-¡Pobre niña! -exclamó la anciana rata de campo, que era ciertamente de buenos sentimientos-.
Entra en mi habitación, al calor, y cena conmigo.
-Y le agradó tanto Pulgarcita que añadió-: Serás bienvenida si quieres quedarte conmigo todo el invierno. Pero tendrás que asear mis habitaciones y contarme cuentos, pues me gusta sobremanera oírlos.
Pulgarcita hizo todo lo que la rata de campo le había pedido, y se encontró muy cómoda en la casita.
-No tardaremos en tener un visitante -dijo un día la rata-. Mi vecino suele venir a verme una vez por semana. Es más bondadoso aún que yo. Tiene una casa amplia, y viste una hermosa levita de terciopelo. Si lograras tenerlo por esposo te encontrarías muy bien provista. Pero es ciego, de modo que tendrás que contarle algunos de tus más bonitos cuentos.
Pulgarcita no se sintió interesada en absoluto por la persona del vecino, pues éste era un topo.
-Es muy rico y muy instruido, y su casa es veinte veces más grande que la mía -insistió la ratita.

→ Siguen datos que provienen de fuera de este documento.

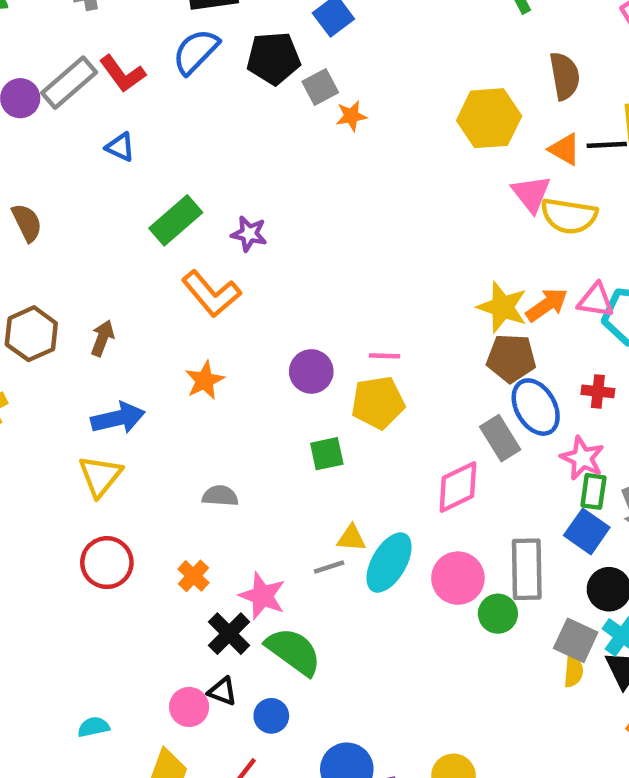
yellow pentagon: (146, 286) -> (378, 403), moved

El topo vino al fin, vestido con su levita de terciopelo negro. Era rico y culto, sin duda, pero apenas podía hablar del sol y de las flores, pues no los había visto jamás. Pulgarcita tuvo que cantarle algunas canciones de su repertorio. Y el topo se enamoró de ella al oír aquella encantadora voz, pero no dijo nada todavía, pues era extremadamente cauteloso.

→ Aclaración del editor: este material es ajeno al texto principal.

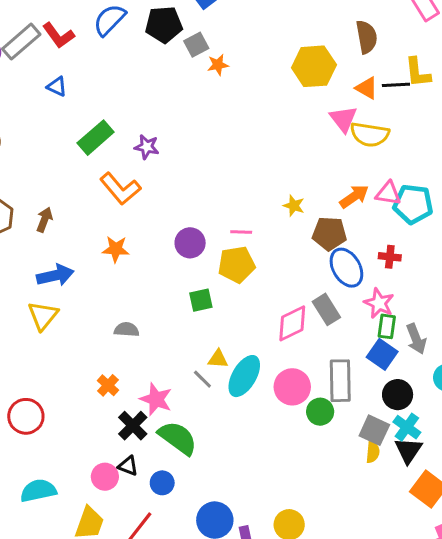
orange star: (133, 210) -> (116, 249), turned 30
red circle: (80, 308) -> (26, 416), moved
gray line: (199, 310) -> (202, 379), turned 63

No mucho tiempo antes, el topo
había excavado bajo tierra una larga galería que comunicaba la vivienda de la rata de campo con la suya propia. La rata y Pulgarcita recibieron permiso de pasear por aquella galería cada vez que lo desearan. El topo les previno que no se asustaran por la vista de un pájaro muerto que yacía en el pasaje, en perfecto estado de conservación, con su pico y sus plumas, lo que indicaba que no debía de llevar sin vida más que algunos días.